§ **TASK**
Copy exactly the lines of the data below that run from the line holding "يتهم زميلها هاكان شيلبي" through the line holding "reitti Kolmoislammille. Pienet", both ends included.

····················

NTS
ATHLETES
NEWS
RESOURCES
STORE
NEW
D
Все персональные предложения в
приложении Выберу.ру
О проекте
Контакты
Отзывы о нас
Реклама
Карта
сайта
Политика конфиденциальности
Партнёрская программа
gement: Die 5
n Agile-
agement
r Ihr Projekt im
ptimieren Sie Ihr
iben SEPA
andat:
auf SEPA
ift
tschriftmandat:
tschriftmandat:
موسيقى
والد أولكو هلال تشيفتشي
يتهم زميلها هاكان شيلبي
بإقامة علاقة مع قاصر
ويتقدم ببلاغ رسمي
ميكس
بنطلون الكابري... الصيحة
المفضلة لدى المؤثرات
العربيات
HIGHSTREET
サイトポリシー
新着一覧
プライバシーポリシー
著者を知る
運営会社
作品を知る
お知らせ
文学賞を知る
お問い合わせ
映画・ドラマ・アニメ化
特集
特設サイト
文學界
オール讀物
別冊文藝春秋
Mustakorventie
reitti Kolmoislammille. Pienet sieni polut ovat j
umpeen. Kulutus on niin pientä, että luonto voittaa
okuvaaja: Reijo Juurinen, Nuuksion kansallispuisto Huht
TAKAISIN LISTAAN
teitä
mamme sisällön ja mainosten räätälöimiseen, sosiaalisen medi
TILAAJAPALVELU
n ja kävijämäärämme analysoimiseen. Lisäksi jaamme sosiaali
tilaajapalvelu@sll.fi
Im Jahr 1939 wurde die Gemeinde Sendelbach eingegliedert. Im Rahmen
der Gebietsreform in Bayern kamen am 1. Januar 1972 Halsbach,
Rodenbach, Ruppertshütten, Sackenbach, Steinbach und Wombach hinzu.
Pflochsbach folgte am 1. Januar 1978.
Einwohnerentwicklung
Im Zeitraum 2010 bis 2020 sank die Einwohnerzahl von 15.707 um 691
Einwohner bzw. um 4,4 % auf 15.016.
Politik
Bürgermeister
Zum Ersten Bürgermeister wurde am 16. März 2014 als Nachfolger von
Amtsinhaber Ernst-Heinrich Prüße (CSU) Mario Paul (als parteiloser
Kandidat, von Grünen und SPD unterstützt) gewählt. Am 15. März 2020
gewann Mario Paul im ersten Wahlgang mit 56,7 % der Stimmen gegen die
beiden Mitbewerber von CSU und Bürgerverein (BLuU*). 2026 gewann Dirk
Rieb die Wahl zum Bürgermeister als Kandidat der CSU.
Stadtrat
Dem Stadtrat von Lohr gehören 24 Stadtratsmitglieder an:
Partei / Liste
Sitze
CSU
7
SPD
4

····················

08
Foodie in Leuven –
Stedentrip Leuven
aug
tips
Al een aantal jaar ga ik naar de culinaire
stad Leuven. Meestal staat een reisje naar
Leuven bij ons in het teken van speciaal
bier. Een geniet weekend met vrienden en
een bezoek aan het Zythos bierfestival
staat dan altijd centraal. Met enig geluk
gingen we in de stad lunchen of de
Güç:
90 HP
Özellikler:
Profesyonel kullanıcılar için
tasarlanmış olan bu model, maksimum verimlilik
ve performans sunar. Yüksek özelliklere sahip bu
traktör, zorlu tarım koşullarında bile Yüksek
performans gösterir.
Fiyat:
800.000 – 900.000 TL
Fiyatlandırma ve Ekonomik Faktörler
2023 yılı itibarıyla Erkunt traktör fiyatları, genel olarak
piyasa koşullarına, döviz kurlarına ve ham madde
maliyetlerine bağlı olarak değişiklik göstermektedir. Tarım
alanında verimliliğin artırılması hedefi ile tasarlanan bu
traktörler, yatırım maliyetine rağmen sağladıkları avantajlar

····················

§ **TASK ANSWER**
يتهم زميلها هاكان شيلبي
بإقامة علاقة مع قاصر
ويتقدم ببلاغ رسمي
ميكس
بنطلون الكابري... الصيحة
المفضلة لدى المؤثرات
العربيات
HIGHSTREET
サイトポリシー
新着一覧
プライバシーポリシー
著者を知る
運営会社
作品を知る
お知らせ
文学賞を知る
お問い合わせ
映画・ドラマ・アニメ化
特集
特設サイト
文學界
オール讀物
別冊文藝春秋
Mustakorventie
reitti Kolmoislammille. Pienet sieni polut ovat j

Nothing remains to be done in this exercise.